Problem to solve: Transcribe every line of text in the records below without changing a word or punctuation mark, and leave the pictures out.
[START Data for this task]
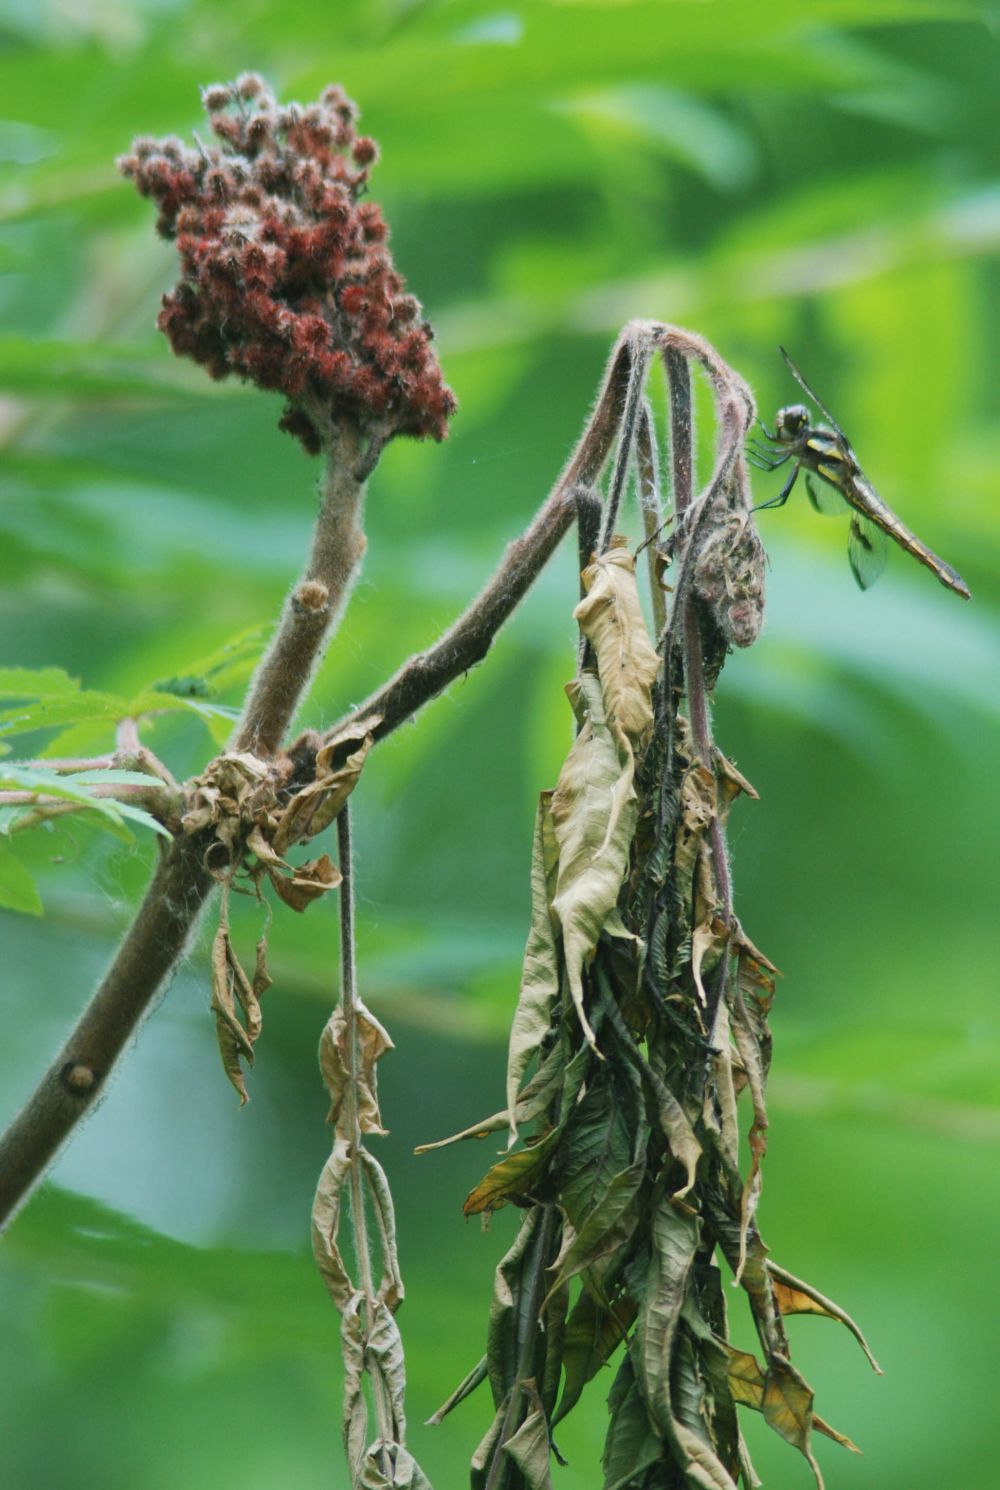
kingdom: Animalia
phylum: Arthropoda
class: Insecta
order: Odonata
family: Libellulidae
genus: Libellula
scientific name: Libellula pulchella
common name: Twelve-spotted skimmer
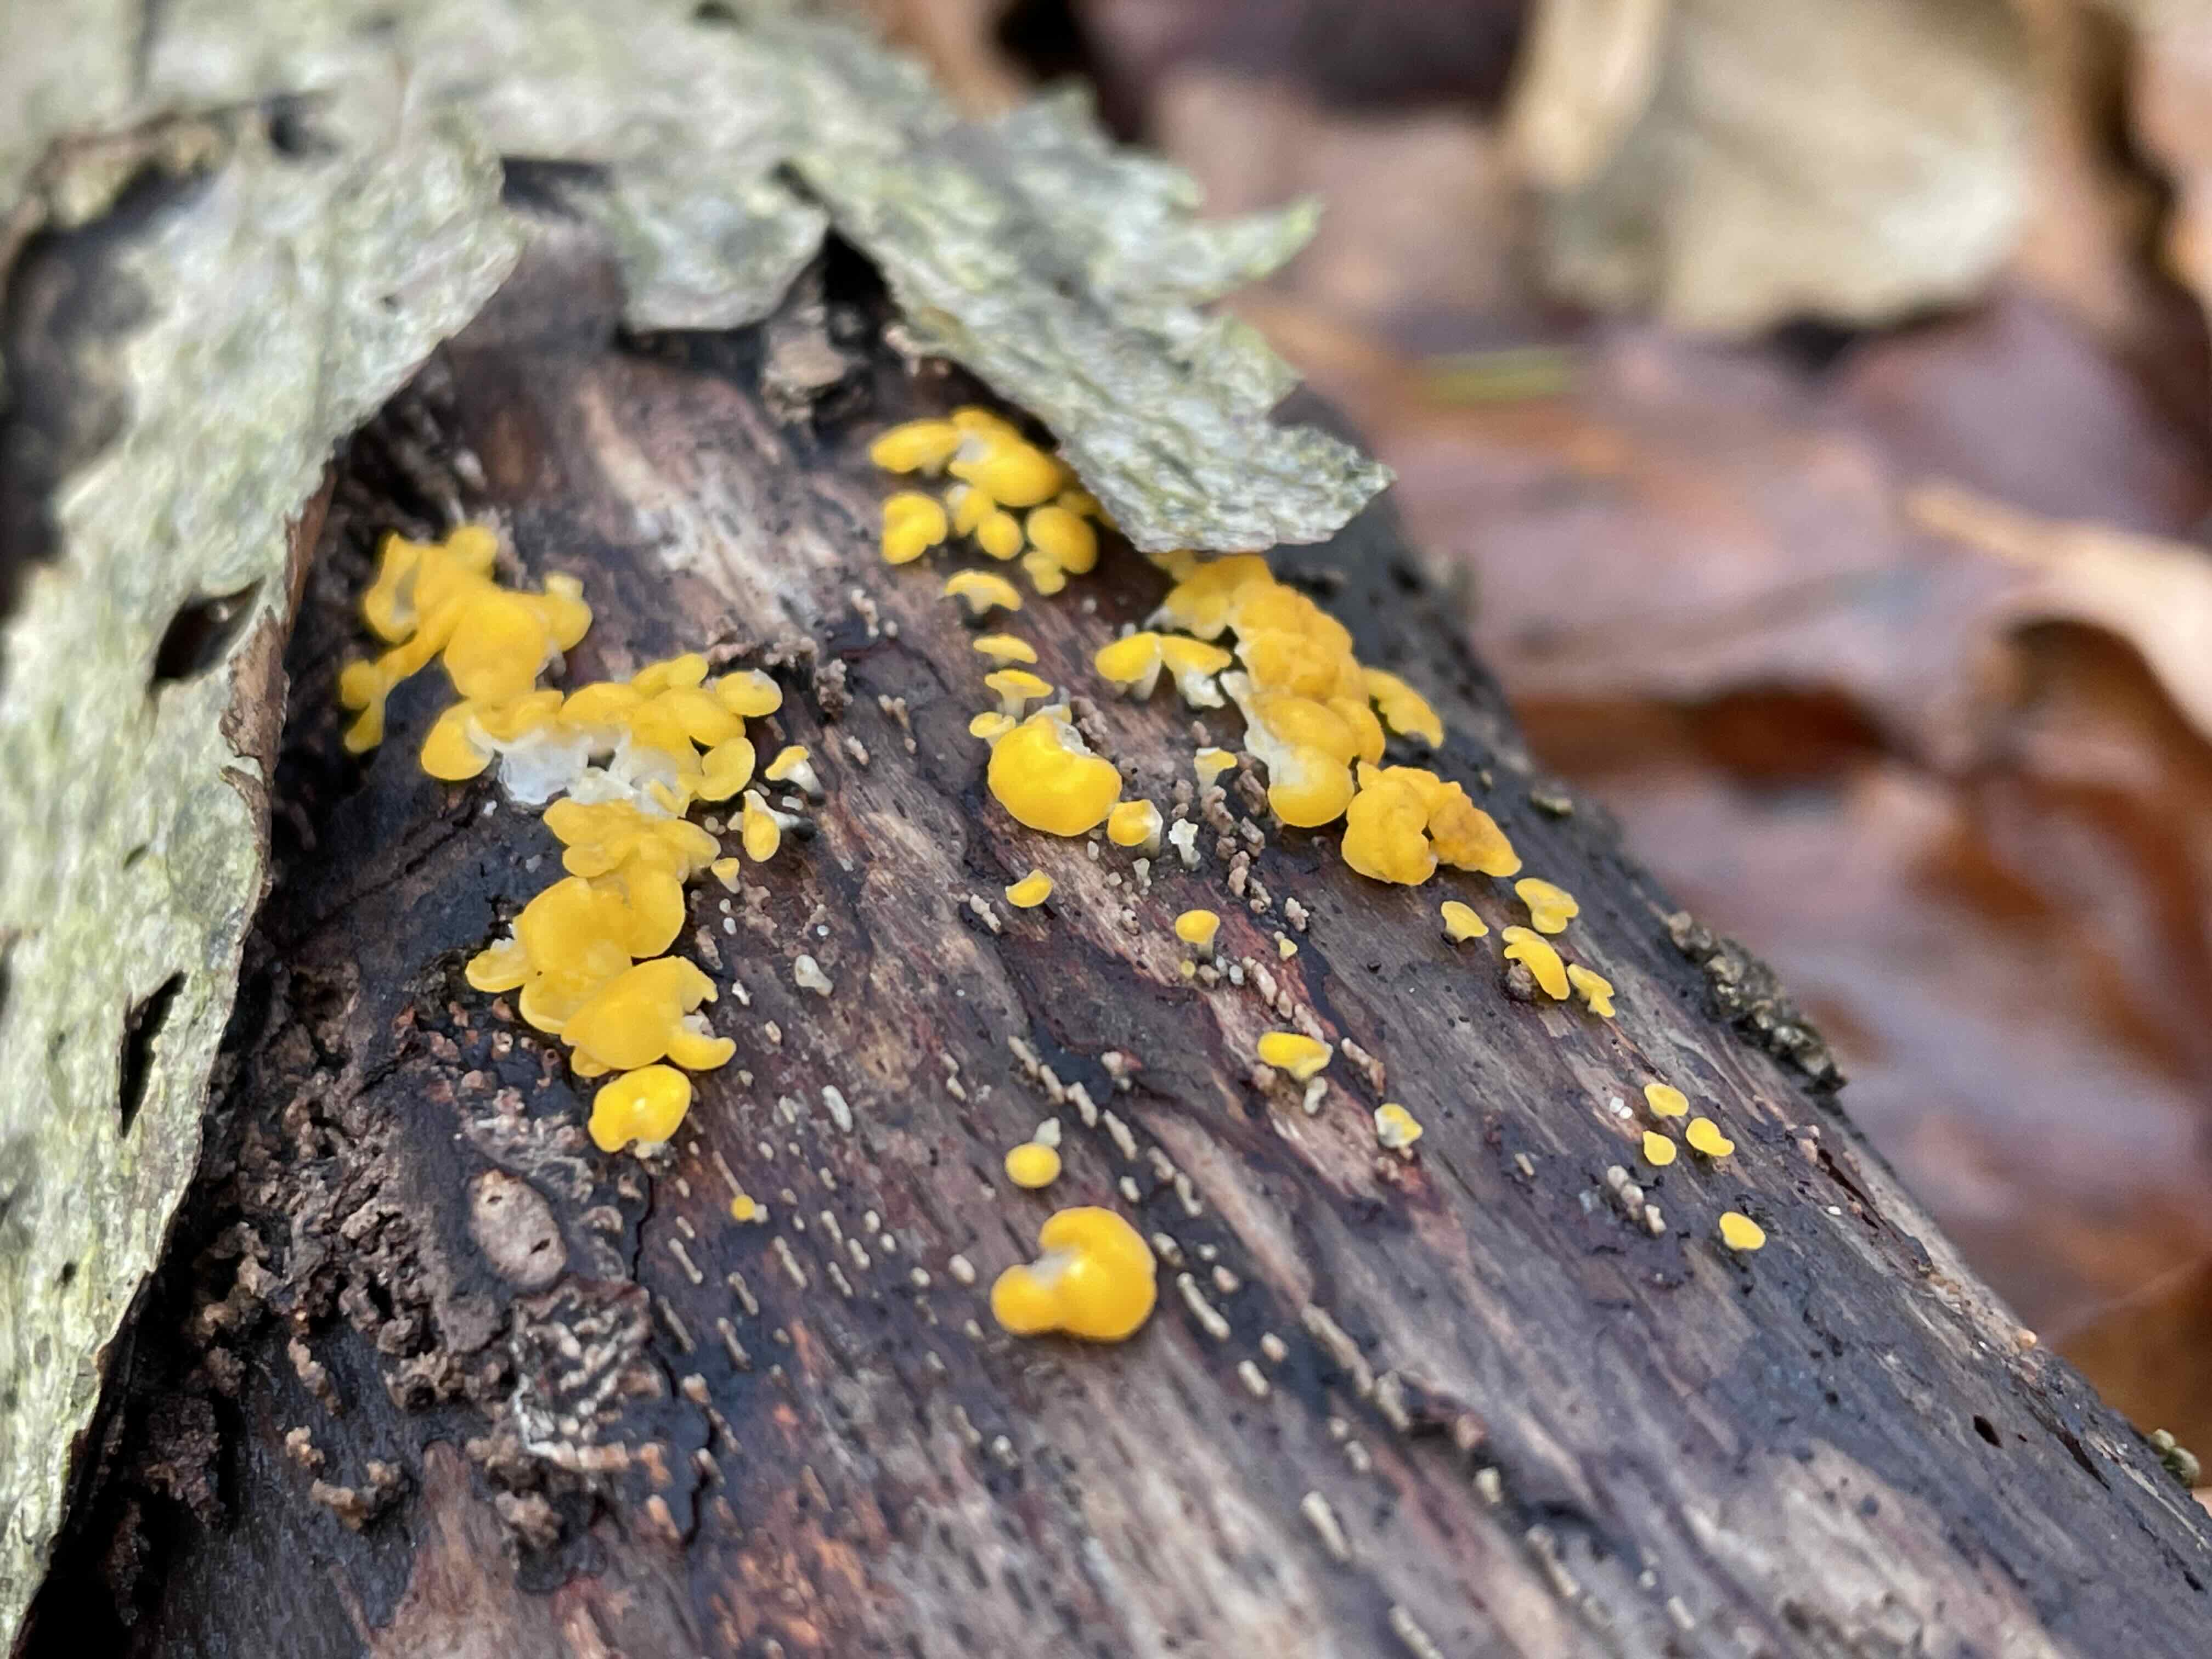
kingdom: Fungi
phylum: Ascomycota
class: Leotiomycetes
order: Helotiales
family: Pezizellaceae
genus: Calycina
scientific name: Calycina citrina
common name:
[END Data for this task]
Answer to this exercise:
kingdom: Animalia
phylum: Arthropoda
class: Insecta
order: Odonata
family: Libellulidae
genus: Libellula
scientific name: Libellula pulchella
common name: Twelve-spotted skimmer
kingdom: Fungi
phylum: Ascomycota
class: Leotiomycetes
order: Helotiales
family: Pezizellaceae
genus: Calycina
scientific name: Calycina citrina
common name:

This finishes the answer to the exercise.